[Problem 1]:
Answer these questions about the book review:
(a) Where is Abel sent to find Staples?
(b) From what narrative perspective is the book told?
(c) In what field has the author spent much time?

*** Page text ***

It’s not that someone like Abel couldn’t exist—of course he could; we contain multitudes. Nevertheless, he sometimes feels a little too constructed, many of his characteristics carefully developed so the first-person narrative can give credible rise to the book’s magnificent descriptions of neighbourhoods and their histories, not just in Toronto but even in Kingston, Jamaica, where Abel is sent to find Staples, or so he’s told. A third-person approach might’ve worked a little better, a protagonist with more noirish flaws, and the pacing could’ve done with fewer cooking scenes as the plot escalates to its gritty climax.
But the balance of literary and genre elements is always a tricky one, with different writers and readers having different preferences and sensibilities. Cherry Beach is a largely captivating novel, the sentences by turns clipped and spare or expansive and stunning. And befitting of an author who’s spent so much time in journalism, Gillmor doesn’t pull any punches. The world he gives is an ugly one, much like our own.

*** Dataset extract ***

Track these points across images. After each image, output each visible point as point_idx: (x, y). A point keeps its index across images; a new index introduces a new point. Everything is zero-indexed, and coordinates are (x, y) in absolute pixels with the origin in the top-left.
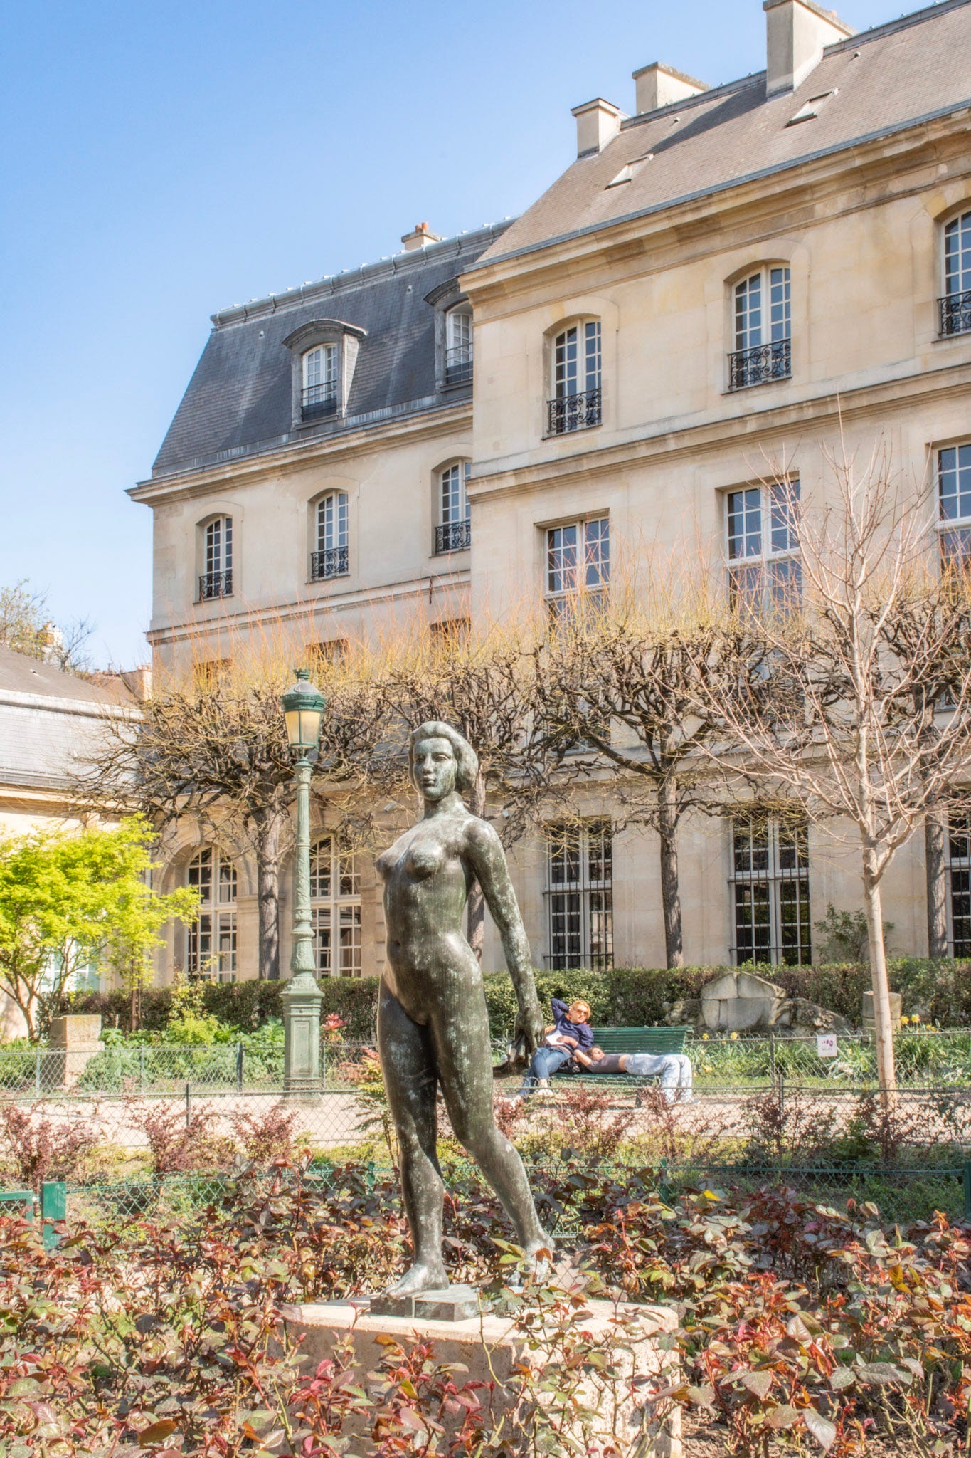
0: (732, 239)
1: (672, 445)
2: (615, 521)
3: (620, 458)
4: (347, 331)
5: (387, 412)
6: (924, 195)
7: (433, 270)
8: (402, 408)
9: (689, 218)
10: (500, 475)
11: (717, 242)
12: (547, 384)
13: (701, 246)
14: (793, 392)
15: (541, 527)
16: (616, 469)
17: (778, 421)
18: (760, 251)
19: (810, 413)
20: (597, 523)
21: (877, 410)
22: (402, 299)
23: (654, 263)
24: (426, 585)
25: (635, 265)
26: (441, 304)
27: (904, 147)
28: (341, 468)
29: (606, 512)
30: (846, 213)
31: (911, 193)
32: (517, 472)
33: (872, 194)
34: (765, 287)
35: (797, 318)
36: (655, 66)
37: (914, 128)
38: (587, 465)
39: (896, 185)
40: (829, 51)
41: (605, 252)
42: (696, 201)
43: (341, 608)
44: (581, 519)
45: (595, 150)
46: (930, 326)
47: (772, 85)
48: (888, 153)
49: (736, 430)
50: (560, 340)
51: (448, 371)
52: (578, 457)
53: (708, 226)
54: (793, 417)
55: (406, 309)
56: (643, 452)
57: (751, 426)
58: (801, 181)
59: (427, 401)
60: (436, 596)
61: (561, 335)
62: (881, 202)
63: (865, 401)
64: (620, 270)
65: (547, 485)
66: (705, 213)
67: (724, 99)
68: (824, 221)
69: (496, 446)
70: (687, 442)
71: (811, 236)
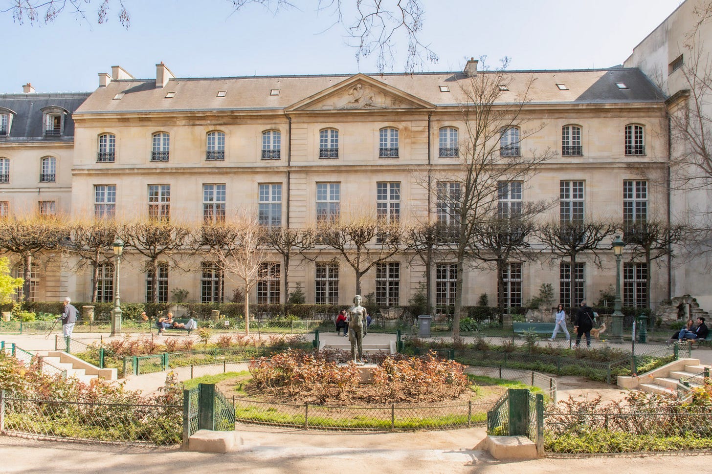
0: (154, 124)
1: (136, 171)
2: (118, 187)
3: (120, 172)
4: (11, 112)
5: (25, 138)
6: (204, 127)
7: (40, 101)
8: (30, 138)
9: (144, 116)
10: (83, 170)
11: (150, 123)
12: (98, 148)
13: (146, 123)
14: (170, 165)
15: (95, 185)
16: (119, 174)
17: (166, 171)
18: (162, 129)
19: (174, 171)
20: (112, 187)
21: (191, 174)
22: (29, 106)
23: (131, 124)
24: (38, 190)
25: (126, 124)
26: (45, 112)
27: (201, 115)
28: (7, 151)
29: (116, 185)
30: (185, 125)
31: (201, 125)
32: (89, 170)
33: (191, 123)
34: (162, 137)
35: (171, 147)
36: (118, 67)
37: (203, 112)
38: (110, 172)
39: (197, 122)
40: (170, 80)
41: (118, 119)
42: (146, 113)
43: (5, 192)
44: (107, 185)
45: (105, 86)
46: (205, 157)
47: (157, 85)
48: (197, 115)
49: (154, 171)
50: (101, 137)
51: (47, 131)
52: (108, 169)
53: (148, 119)
54: (170, 171)
55: (31, 110)
56: (127, 171)
57: (158, 171)
58: (175, 115)
59: (40, 138)
60: (41, 193)
61: (102, 136)
62: (194, 125)
63: (188, 171)
64: (121, 124)
65: (98, 175)
66: (147, 116)
67: (142, 83)
68: (179, 126)
69: (81, 161)
70: (140, 171)
71: (175, 128)
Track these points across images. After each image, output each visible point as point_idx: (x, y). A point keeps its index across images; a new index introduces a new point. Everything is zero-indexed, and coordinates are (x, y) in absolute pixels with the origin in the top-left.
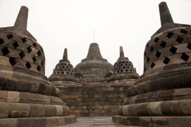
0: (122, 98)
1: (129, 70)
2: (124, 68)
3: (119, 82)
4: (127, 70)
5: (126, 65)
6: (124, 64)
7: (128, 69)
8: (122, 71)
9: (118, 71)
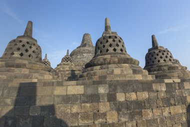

***

[Problem 2]: Reproduce the stretch of the records from their start through the line containing "6: (924, 195)", renaming "zero-indexed" to "0-indexed" and changing nothing else. Leave out the pictures.

[Problem solution 1]:
(a) Kingston, Jamaica
(b) First person
(c) Journalism

[Problem solution 2]:
Track these points across images. After each image, output each visible point as point_idx: (x, y). A point keeps its index across images; a new index introduces a new point. Everything is 0-indexed, and coordinates are (x, y) in absolute pixels with the origin in the top-left.
0: (732, 239)
1: (672, 445)
2: (615, 521)
3: (620, 458)
4: (347, 331)
5: (387, 412)
6: (924, 195)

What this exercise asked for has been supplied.